What is shifting? Some people relate it to lucid dreaming, only it’s supposedly not a dream at all, but a way for human beings to project themselves into another world while their bodies remain in this one. The rage of shifting came onto Tik Tok as users were claiming to have successfully “shifted” to Hogwarts and experienced friendships, relationships, and life in real-time for anywhere from a few months to several years before returning to this reality.

At first, I thought surely this was a joke, a prank, or even a desperate cry for attention, but upon further research, I stumbled onto adults that had podcasts and Youtube videos where they spoke about their extensive experience with shifting. This told me one thing – Gen Z didn’t invent this. After that, it was suddenly everywhere from government conspiracies that claimed powerful people knew of our ability to do this, to claims that certain vibrational frequencies encourage a quicker transition to names for settings such as CR (current reality), WR (waiting room), and DR (desired reality). 

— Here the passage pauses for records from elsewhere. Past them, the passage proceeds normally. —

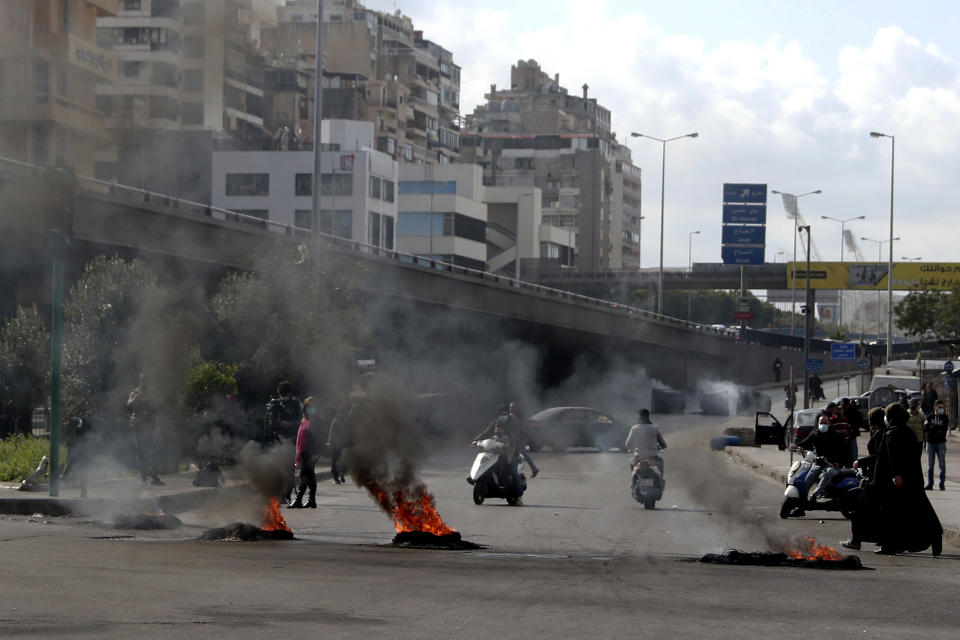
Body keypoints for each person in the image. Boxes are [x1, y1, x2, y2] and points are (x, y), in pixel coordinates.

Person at [871, 402, 942, 555]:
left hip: (898, 481)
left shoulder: (892, 433)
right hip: (912, 477)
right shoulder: (907, 431)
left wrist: (896, 475)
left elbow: (892, 457)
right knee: (919, 509)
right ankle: (932, 536)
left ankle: (890, 545)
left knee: (892, 513)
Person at [842, 407, 887, 550]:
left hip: (877, 479)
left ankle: (856, 541)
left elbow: (878, 457)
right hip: (873, 476)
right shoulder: (878, 433)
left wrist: (861, 462)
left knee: (858, 508)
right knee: (870, 511)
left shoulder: (880, 434)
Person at [795, 415, 852, 503]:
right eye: (821, 423)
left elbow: (845, 452)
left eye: (825, 423)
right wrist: (796, 445)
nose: (823, 425)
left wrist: (839, 463)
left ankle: (815, 494)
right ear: (818, 424)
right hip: (818, 463)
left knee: (829, 473)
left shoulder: (837, 435)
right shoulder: (815, 433)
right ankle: (802, 501)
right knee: (808, 477)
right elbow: (805, 443)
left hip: (832, 464)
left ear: (829, 423)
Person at [126, 373, 163, 486]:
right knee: (142, 451)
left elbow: (157, 408)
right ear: (141, 382)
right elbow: (128, 404)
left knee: (152, 451)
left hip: (149, 425)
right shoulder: (135, 392)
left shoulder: (152, 393)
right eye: (144, 381)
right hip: (138, 425)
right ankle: (143, 477)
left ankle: (154, 476)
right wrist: (138, 397)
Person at [289, 397, 319, 508]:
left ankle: (298, 500)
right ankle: (312, 500)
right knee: (310, 476)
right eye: (309, 406)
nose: (311, 409)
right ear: (305, 408)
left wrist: (315, 452)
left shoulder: (316, 421)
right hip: (304, 452)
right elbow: (300, 438)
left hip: (311, 453)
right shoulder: (304, 420)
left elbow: (318, 438)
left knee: (304, 475)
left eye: (313, 406)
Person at [624, 409, 667, 477]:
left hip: (638, 456)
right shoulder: (655, 428)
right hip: (653, 456)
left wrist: (632, 448)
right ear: (647, 417)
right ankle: (661, 479)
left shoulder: (634, 428)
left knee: (631, 464)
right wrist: (662, 447)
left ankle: (634, 480)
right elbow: (662, 443)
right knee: (660, 463)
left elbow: (627, 445)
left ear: (638, 418)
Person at [923, 400, 949, 491]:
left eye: (942, 407)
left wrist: (933, 428)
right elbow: (926, 428)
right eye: (939, 407)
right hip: (930, 443)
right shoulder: (929, 416)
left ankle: (942, 484)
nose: (941, 409)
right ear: (935, 407)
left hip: (941, 443)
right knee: (930, 465)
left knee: (942, 464)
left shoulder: (945, 418)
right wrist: (937, 429)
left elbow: (944, 430)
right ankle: (930, 483)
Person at [327, 402, 353, 484]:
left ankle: (342, 473)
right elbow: (332, 431)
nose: (350, 411)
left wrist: (351, 443)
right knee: (335, 461)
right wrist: (330, 441)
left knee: (344, 460)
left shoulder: (348, 420)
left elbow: (350, 432)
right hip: (335, 444)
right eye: (349, 409)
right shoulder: (337, 419)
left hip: (344, 443)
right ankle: (335, 477)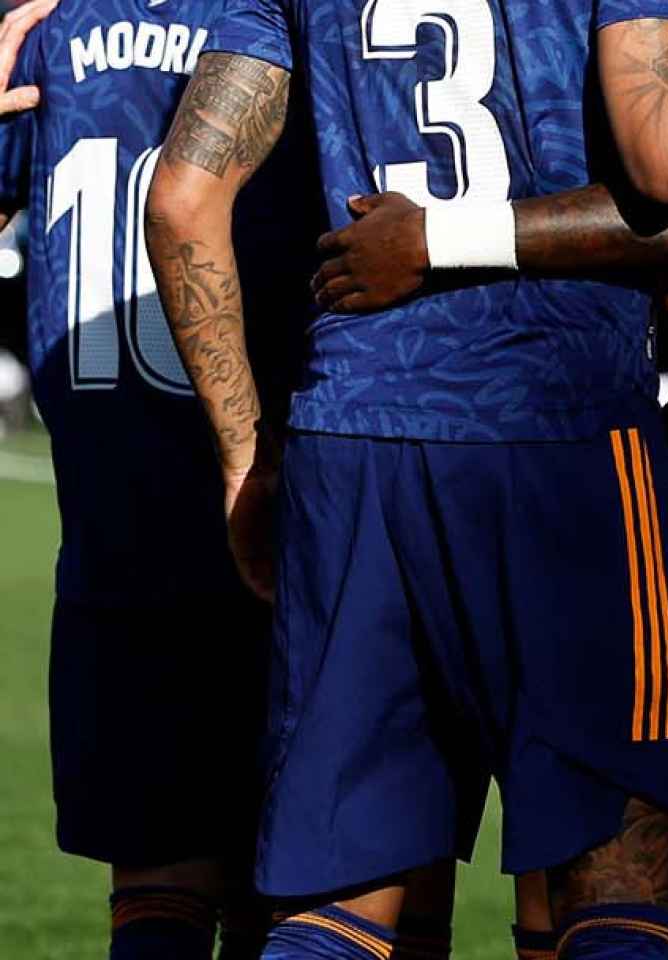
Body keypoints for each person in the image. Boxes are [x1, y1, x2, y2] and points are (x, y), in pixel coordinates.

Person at [142, 2, 668, 959]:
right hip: (568, 434)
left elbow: (183, 197)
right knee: (615, 872)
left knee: (337, 895)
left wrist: (242, 451)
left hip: (355, 434)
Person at [0, 0, 410, 957]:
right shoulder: (291, 17)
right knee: (334, 887)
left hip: (119, 512)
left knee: (162, 886)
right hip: (287, 498)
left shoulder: (59, 30)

Moreover, people write scripts that entail visual and written elements of their DR to better help them shift into it. Such elements include their desired appearance, desired identity, capabilities, friendships, lovers, age, and backstories. In this way, shifting is essentially writing oneself into a story of their own design. 

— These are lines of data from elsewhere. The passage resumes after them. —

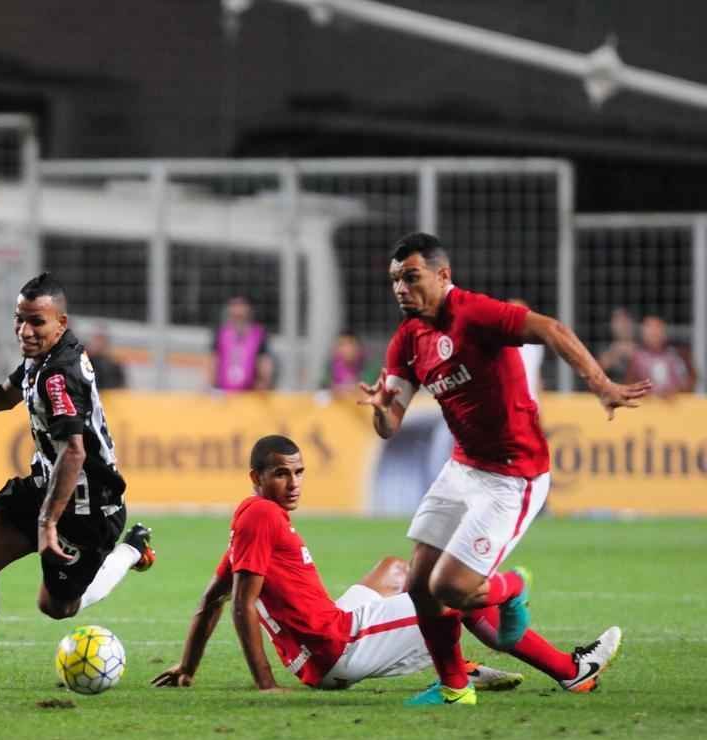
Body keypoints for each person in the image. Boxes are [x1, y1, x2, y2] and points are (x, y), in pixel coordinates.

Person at [358, 232, 648, 706]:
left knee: (451, 587)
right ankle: (455, 689)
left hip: (513, 475)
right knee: (419, 587)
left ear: (443, 275)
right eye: (395, 281)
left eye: (410, 277)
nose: (401, 289)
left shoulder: (475, 313)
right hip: (462, 468)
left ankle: (513, 588)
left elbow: (552, 329)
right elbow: (390, 425)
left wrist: (601, 385)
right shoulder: (408, 339)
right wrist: (378, 408)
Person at [152, 435, 617, 695]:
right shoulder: (261, 516)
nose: (293, 483)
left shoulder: (249, 521)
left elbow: (211, 600)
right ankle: (568, 671)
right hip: (338, 648)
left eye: (299, 472)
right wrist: (265, 685)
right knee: (447, 593)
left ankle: (458, 663)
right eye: (280, 474)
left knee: (395, 569)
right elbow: (241, 606)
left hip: (328, 633)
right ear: (256, 478)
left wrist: (187, 666)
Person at [0, 273, 156, 699]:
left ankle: (130, 550)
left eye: (36, 322)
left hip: (87, 507)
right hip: (48, 484)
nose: (25, 331)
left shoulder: (59, 375)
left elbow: (74, 452)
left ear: (61, 323)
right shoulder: (40, 358)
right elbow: (5, 395)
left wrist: (47, 523)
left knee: (57, 607)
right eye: (19, 319)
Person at [208, 296, 273, 392]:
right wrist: (211, 386)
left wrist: (263, 383)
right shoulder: (220, 332)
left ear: (249, 310)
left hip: (249, 393)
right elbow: (213, 361)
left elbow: (264, 362)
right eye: (235, 305)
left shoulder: (259, 334)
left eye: (241, 305)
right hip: (224, 393)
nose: (238, 310)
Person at [628, 315, 694, 396]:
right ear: (643, 334)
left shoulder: (677, 353)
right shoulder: (637, 357)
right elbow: (630, 385)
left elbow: (692, 378)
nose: (654, 332)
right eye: (649, 329)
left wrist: (678, 390)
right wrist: (647, 393)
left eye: (657, 328)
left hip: (677, 402)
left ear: (664, 332)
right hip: (649, 402)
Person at [597, 307, 637, 384]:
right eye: (619, 321)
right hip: (613, 387)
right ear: (612, 325)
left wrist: (634, 354)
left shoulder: (641, 347)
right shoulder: (605, 348)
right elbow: (595, 371)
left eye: (626, 321)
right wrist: (615, 353)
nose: (623, 325)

So are thousands of people lying about this or could it actually be true? Who knows.

But if it is true, what does this mean for the human brain’s capabilities, and for the existence of the spiritual world? Could these realities be real, or merely an advanced, self-induced hallucination to aid in confirmation bias? If all of it points to something immaterial and not imagined, could this help humanity get, at least in part, spiritually and intellectually beyond where we are now, or will it create an addictive means of escapism as a negative coping mechanism? 

I suppose time will tell if all the rumors are true and what, if anything, should be made of them.